_Consigne 1_
Reproduisez fidèlement le passage du texte sur le code civil, tout ce qui va de « Cette étude n’est » jusqu'à « de ses fils. ».
_Consigne 2_
D'après le texte sur le code civil, les affirmations suivantes sont-elles exactes ? Répondez par oui ou par non à chacune, en citant les mots du texte qui tranchent.
(a) L'étude se présente comme un exposé des motifs du code civil.
(b) Les aïeux ont lié les institutions civiles à l'avenir.
(c) L'instruction et l'éducation de ses fils préoccupaient la haute bourgeoisie.

_Texte de lecture_

------------------------

Cette étude n’est pas un commentaire, ni un exposé des motifs du code civil, et nous n’avons pas à faire ressortir davantage son importance et ses bienfaits. En n’isolant pas absolument les institutions civiles du passé et en les liant à l’avenir, nos aïeux ont imprimé à leur ouvrage ce caractère de stabilité qui en garantit la durée.

Ainsi l’administration était organisée, les rapports entre l’église et l’état réglés, l’unité de la législation civile créée, mais un autre problème préoccupait la haute bourgeoisie : l’instruction et l’éducation de ses fils.

------------------------

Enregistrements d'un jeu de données
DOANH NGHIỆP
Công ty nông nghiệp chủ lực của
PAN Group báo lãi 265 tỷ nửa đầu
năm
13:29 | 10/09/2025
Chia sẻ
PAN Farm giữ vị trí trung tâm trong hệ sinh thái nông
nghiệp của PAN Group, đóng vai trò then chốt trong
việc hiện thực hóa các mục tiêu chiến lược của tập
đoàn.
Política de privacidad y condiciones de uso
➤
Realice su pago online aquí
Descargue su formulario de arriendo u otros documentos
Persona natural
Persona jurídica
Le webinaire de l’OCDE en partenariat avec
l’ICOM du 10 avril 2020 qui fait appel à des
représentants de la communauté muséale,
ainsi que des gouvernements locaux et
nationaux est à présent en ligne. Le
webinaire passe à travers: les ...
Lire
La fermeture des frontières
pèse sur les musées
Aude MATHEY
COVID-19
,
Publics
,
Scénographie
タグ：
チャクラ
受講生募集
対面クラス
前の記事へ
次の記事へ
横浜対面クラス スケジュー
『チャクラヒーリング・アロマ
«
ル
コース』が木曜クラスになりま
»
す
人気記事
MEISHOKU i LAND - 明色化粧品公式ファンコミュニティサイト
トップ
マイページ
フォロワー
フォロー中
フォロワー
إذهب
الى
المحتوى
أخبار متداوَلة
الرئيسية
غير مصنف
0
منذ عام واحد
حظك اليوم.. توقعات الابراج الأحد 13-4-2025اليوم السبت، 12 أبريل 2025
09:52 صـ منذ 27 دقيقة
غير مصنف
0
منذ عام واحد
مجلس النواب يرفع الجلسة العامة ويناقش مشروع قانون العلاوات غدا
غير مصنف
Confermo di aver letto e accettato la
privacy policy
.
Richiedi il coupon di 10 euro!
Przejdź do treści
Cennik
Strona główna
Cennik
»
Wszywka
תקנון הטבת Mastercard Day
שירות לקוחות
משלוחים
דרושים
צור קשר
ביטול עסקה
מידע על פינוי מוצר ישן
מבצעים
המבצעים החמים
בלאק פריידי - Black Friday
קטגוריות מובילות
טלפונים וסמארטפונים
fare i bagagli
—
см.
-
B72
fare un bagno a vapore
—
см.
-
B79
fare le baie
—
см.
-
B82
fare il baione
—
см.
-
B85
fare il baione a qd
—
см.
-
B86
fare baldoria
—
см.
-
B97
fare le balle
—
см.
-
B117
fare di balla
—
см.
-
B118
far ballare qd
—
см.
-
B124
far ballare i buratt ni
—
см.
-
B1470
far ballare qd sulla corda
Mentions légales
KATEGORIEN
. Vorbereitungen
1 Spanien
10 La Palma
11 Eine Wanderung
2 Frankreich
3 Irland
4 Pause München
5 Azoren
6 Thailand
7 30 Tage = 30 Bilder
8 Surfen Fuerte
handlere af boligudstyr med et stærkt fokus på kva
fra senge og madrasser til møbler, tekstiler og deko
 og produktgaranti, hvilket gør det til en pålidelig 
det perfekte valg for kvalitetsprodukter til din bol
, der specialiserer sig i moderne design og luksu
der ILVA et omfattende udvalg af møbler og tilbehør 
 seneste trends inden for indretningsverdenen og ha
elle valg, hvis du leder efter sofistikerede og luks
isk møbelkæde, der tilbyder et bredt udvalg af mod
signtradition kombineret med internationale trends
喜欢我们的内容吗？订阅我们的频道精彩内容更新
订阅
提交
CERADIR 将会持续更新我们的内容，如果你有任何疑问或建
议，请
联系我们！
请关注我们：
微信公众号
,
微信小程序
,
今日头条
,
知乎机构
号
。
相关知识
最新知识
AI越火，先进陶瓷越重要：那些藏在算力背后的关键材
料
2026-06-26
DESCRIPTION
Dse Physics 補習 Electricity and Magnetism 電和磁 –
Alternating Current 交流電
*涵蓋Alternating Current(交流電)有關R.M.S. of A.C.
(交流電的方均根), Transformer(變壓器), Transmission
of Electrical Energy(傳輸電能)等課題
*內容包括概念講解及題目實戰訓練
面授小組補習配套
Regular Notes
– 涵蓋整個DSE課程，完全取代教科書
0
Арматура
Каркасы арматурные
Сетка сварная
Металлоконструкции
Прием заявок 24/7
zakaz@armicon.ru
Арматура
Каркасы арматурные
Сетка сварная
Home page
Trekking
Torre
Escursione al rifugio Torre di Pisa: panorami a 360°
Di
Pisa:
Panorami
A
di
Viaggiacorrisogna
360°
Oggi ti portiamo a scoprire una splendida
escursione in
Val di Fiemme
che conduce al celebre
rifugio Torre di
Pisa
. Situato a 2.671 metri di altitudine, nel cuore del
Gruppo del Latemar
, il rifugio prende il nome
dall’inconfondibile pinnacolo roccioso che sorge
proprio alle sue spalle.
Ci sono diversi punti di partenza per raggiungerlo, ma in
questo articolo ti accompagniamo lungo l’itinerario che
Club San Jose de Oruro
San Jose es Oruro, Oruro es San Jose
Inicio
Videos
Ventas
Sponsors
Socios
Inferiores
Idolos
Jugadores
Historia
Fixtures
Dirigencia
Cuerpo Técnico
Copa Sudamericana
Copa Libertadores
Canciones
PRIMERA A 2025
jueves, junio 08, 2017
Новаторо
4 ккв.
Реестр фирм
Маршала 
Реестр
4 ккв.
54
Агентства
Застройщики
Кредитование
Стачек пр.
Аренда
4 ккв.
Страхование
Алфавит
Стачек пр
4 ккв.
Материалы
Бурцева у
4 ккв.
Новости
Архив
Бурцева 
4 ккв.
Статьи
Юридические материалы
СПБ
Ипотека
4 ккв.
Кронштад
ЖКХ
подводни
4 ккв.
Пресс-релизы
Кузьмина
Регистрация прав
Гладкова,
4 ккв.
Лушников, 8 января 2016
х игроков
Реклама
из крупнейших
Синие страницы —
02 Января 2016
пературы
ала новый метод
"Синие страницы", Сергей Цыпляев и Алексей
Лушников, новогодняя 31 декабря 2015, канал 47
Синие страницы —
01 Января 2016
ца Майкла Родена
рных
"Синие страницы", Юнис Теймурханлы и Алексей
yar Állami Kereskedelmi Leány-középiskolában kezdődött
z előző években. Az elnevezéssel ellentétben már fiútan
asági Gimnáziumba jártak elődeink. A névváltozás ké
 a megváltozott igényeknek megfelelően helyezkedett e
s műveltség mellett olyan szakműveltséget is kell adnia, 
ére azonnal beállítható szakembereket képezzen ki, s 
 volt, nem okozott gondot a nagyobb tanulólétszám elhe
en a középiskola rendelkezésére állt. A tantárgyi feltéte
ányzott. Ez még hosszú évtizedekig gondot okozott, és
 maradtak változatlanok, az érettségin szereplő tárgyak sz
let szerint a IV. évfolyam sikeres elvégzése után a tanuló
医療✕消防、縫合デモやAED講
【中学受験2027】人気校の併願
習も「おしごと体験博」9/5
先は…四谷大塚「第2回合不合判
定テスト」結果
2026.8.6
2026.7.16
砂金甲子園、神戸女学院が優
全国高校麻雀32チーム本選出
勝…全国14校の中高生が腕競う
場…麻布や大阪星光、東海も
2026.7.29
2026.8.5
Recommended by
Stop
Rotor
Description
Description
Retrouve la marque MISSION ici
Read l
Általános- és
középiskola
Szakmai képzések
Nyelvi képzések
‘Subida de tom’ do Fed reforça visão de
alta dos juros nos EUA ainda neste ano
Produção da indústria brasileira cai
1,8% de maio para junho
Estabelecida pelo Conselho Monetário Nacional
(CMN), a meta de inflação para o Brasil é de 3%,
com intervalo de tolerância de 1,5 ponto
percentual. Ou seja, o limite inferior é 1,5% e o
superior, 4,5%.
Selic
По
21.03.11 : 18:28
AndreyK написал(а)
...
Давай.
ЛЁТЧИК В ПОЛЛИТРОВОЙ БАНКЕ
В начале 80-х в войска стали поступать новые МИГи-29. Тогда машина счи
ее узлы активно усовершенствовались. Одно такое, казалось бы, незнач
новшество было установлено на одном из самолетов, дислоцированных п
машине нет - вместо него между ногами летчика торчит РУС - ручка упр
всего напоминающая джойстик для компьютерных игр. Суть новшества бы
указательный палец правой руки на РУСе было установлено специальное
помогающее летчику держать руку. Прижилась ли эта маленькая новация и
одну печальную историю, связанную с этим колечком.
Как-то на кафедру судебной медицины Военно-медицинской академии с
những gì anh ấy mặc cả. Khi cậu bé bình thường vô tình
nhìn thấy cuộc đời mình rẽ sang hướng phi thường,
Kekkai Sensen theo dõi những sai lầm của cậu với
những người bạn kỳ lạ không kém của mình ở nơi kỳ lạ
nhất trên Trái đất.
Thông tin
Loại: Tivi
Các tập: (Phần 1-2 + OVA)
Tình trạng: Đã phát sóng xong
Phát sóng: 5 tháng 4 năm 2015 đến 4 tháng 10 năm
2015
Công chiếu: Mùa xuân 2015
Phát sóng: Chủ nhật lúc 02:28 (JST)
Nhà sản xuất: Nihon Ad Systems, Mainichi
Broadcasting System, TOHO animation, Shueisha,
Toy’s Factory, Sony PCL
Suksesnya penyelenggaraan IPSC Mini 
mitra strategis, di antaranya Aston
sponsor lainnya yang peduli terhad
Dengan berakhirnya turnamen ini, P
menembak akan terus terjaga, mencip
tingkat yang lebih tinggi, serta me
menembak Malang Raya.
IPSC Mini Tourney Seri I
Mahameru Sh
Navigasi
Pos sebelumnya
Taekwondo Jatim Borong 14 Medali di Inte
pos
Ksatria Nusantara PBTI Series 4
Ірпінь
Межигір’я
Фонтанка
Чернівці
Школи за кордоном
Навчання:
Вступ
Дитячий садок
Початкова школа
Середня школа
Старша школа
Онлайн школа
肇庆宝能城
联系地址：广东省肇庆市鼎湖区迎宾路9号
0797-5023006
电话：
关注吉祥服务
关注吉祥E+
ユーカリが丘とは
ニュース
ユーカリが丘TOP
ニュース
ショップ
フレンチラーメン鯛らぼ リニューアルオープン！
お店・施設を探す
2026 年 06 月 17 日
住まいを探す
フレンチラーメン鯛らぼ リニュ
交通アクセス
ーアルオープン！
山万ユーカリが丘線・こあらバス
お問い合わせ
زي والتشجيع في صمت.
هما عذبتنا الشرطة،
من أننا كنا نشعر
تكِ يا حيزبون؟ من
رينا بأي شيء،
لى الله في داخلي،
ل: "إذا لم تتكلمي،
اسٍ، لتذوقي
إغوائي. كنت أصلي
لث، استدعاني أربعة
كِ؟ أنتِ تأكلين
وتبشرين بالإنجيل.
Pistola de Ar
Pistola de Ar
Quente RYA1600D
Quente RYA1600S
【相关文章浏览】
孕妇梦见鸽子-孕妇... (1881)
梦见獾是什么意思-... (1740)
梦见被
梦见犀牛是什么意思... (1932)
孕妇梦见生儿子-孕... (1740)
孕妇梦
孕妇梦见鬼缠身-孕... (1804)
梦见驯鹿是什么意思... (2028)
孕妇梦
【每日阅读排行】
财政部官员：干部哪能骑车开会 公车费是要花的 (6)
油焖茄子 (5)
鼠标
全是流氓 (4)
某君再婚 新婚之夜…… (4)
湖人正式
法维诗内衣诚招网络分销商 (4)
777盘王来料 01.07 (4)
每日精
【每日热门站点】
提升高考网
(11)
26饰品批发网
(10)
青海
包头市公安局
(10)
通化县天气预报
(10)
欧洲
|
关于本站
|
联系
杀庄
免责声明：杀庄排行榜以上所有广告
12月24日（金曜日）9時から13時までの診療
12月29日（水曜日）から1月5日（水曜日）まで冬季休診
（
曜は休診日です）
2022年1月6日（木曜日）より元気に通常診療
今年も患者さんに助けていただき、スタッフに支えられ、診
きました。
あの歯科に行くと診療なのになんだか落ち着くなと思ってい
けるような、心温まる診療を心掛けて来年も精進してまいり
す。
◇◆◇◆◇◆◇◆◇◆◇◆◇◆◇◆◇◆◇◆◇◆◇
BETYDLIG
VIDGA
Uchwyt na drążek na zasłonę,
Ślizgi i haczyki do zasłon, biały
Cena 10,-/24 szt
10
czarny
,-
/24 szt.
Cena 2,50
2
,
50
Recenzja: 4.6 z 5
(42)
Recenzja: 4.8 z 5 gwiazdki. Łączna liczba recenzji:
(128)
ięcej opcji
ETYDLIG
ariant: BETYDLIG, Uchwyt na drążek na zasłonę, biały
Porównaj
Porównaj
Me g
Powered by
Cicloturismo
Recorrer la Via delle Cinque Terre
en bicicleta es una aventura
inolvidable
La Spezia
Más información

------------------------

_Réponse 1_
Cette étude n’est pas un commentaire, ni un exposé des motifs du code civil, et nous n’avons pas à faire ressortir davantage son importance et ses bienfaits. En n’isolant pas absolument les institutions civiles du passé et en les liant à l’avenir, nos aïeux ont imprimé à leur ouvrage ce caractère de stabilité qui en garantit la durée.

Ainsi l’administration était organisée, les rapports entre l’église et l’état réglés, l’unité de la législation civile créée, mais un autre problème préoccupait la haute bourgeoisie : l’instruction et l’éducation de ses fils.

_Réponse 2_
(a) Non : « Cette étude n’est pas un commentaire, ni un exposé des motifs du code civil ».
(b) Oui : « en les liant à l’avenir ».
(c) Oui : « un autre problème préoccupait la haute bourgeoisie : l’instruction et l’éducation de ses fils ».